Using this sort of framework to test decision making can be a helpful exercise, especially as an objective balance to the instinctive or traditional ways decisions are made. For instance, Benjamin Franklin had a model for decision making that he called “Moral Algebra.” Here’s how it works:

Divide half a sheet of paper by a line into two columns. At the top of one column. write the word “Pro.” Over the other column, write “Con.” Over the next three or four days, add factors to the two columns as they occur to you. Estimate the respective weights of each factor and where two—one on each side—appear equal, strike them both out. If a Pro equals two Cons, strike out all three. Follow this pattern, based on respective weights on either side.
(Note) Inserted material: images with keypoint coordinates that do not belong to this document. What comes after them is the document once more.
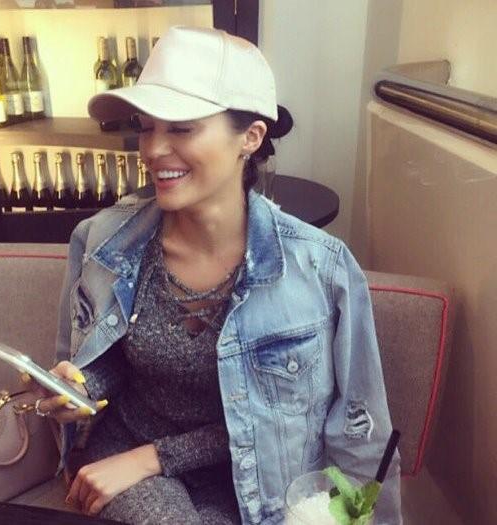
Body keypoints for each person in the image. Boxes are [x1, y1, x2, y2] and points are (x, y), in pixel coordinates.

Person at [28, 25, 402, 524]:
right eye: (146, 127)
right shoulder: (102, 242)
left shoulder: (321, 270)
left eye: (181, 128)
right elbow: (107, 361)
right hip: (128, 460)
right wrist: (79, 386)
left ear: (251, 137)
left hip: (263, 477)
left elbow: (360, 432)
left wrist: (360, 517)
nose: (152, 150)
Find where the balance lies, and if nothing of further importance arises over the next day or two, come to a determination accordingly.

While Chip and Dan Heath’s model might appear broader in design, any model that enhances the quality of decision making is helpful.

Bottom line: A leader’s ability to make empathetic, collaborative, and strategic decisions that positively impact their employees, organization, and all stakeholders is one of the most critical qualities of great leadership. Investment in building this ability is time and money well spent.